While it may seem trivial, a FBI report on domestic terrorism cites online platforms (such as Parlor, MeWe, and Zello) as methods that domestic violent extremist (DVE) organizations are using to coordinate their attacks. These platforms have since been shut down and taken off online stores such as the Apple App Store and Google Play Store. 

Yet, there was a chance that the event could have been prevented. On the evening of January 5th, an FBI report was sent to the Senate outlining the threat of violence, and yet no elicited action was taken. The Capitol Police Chief at the time, Mr. Steven Sund, has since resigned from his position in response to the events. 

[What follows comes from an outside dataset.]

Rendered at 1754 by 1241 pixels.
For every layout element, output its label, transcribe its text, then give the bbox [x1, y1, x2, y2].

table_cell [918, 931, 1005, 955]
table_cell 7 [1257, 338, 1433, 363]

Now, a large proportion of the American public (30% according to a Washington Post-University of Maryland poll) still believe that the 2020 presidential election was fraudulent. It was this notion that led to the riot in 2021, and this figure reveals that there is still a group of Americans fueling the fire behind these DVE threats. 

The current investigation into the insurrection by the U.S. Department of Justice is still ongoing, and hundreds of individuals have been charged with assaulting police officers, and a select committee of House of Representatives members has sent out numerous subpoenas (orders to appear before officials) in recent weeks. In the most recent development, Stewart Rhoades, founder of the Oath Keepers organization, has been charged with seditious conspiracy by the FBI. The charge can be described as the work of two or more individuals who conspire to overthrow, put down, or destroy the U.S. government or levy war against the nation.

For those, like me, who have no tangible memory of the September 11, 2001 attacks, it is absolutely essential that January 6, 2021 is also never forgotten. This attack demonstrated the possibility of how dangerous domestic terrorism should be considered, as well as the potential for coup d’etat in Washington, DC being fully realized. We must protect these threats by protecting a fundamental American value: the consent of the governed.

As a new voter, I have been presented with the best opportunity to do my part in protecting democracy. I strongly recommend, regardless of political ideology, for my peers to do the same.  Yes, it may be a hassle, but casting your vote for candidates at every level makes a difference in how our communities are managed.

I severely dread the day that the next generation experiences their January 6th or their September 11th. Let’s not let it happen.